Mediterranean Quinoa Salad with Super Green Tahini Sauce
Servings: 4 Start to Finish: 30 minutes
1 cup dry quinoa (I used a white variety)
1 red onion
1/4 cup red wine vinegar
sea salt, fine grain
1 can chickpeas, drained and rinsed (organic preferred)
1 bunch asparagus spears
1.5 teaspoons dried dill
For Super Green Tahini Sauce
1 bunch lacinato kale, woody stems discarded, leave roughly chopped
1 small clove garlic
1/2 cup tahini
3 tablespoons fresh lemon juice
2 tablespoons water
3/4 teaspoon sea salt, fine grain (plus more to taste)
1/2 teaspoon black pepper
1/4 cup pine nuts, gently toasted (optional)
Cook quinoa according to package instructions. It should take about 20-25 minutes.

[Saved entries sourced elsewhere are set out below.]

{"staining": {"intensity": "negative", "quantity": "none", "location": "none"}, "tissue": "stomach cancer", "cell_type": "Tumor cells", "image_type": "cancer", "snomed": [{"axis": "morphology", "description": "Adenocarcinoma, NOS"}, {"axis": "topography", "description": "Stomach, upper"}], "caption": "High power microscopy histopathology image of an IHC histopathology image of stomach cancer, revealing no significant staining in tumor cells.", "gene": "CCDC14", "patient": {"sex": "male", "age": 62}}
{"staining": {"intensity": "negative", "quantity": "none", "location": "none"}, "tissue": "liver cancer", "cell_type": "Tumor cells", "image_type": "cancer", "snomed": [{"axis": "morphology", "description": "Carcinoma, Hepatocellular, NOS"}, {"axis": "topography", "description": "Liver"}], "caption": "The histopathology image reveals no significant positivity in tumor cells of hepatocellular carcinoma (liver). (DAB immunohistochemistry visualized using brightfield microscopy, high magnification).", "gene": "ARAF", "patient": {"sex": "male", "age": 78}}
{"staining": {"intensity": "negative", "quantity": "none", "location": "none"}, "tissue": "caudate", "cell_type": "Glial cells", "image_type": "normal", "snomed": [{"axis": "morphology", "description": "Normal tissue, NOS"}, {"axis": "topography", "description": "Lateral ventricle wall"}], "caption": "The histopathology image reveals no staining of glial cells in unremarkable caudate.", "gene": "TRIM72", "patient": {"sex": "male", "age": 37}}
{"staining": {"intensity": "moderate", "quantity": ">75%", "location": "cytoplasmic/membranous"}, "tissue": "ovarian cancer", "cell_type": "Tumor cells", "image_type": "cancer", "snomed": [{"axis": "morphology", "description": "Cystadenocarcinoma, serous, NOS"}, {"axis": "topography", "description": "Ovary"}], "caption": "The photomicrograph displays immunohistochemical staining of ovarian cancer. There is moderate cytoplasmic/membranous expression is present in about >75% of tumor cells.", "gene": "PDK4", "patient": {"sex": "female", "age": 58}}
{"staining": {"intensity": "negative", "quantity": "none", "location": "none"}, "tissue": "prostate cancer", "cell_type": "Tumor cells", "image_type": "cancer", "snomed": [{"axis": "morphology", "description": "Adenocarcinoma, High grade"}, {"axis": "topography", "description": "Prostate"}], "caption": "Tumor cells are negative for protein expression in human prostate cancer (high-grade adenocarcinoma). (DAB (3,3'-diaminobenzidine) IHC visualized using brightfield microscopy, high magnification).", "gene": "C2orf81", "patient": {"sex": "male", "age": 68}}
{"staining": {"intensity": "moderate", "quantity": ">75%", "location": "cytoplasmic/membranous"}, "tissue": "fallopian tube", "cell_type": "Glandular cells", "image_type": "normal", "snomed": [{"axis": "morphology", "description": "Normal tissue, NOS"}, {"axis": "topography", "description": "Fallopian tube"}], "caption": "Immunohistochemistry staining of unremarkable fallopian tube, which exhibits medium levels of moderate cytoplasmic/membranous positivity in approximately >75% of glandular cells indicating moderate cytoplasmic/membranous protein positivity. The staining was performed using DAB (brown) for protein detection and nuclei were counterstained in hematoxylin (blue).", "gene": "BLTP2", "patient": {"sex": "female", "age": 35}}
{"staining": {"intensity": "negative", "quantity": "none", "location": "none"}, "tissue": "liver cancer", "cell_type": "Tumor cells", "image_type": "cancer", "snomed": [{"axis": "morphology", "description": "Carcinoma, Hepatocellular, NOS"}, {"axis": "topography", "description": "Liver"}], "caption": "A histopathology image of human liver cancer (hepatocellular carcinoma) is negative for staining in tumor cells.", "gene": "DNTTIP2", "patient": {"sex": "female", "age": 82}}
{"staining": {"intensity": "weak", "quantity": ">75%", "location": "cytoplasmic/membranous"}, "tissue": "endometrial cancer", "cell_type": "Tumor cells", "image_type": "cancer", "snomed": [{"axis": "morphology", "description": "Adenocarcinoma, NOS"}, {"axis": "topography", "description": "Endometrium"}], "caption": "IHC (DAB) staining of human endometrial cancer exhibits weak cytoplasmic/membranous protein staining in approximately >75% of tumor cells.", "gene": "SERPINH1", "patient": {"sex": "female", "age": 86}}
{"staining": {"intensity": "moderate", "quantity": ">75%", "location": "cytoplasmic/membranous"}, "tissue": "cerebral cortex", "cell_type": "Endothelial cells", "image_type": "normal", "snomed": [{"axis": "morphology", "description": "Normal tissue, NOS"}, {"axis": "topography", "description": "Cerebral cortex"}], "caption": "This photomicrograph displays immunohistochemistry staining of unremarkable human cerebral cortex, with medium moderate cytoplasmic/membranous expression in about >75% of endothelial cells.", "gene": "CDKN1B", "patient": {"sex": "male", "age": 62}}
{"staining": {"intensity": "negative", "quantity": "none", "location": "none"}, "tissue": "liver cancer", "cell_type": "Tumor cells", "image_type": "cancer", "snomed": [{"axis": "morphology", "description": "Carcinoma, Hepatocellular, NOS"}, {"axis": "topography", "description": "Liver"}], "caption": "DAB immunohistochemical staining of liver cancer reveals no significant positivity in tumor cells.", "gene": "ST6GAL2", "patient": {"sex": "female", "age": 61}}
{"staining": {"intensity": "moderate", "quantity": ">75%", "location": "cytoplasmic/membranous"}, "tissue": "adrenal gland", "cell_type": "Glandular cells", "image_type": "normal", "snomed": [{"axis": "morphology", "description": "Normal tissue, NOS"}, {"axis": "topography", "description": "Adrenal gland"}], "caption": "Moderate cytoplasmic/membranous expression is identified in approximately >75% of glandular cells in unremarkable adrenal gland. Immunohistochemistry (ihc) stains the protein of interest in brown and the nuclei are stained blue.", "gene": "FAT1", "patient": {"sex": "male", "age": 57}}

Meanwhile, chop red onion into a very small dice. Transfer to a small bowl. Add 1/4 cup red wine vinegar and 1/4 teaspoon sea salt. Allow to sit in fridge for about 15 minutes.
Peel the cucumber if desired. Cut in half length-wise. Scoop out seeds using a spoon. Chop cucumber into small-medium dice. Transfer to large mixing bowl. Add chickpeas to cucumbers.
Trim the ends of the asparagus spears. Cut each spear into 3-4 pieces. Set aside.
Make green tahini sauce. Add kale leaves to a food processor and process until broken down. Add all remaining sauce ingredients and process until smooth and creamy. Add more salt to taste (I added an extra 1/4 teaspoon).
When quinoa is finished cooking, remove from heat. Add asparagus to top of hot quinoa. Cover and steam for about 3 minutes. Transfer quinoa and asparagus to mixing bowl with cucumber and chickpeas. Add red onion and vinegar mixture. Add 1 teaspoons sea salt and dried dill. Stir to combine.
Serve quinoa with green tahini sauce. Garnish with pine nuts, if desired.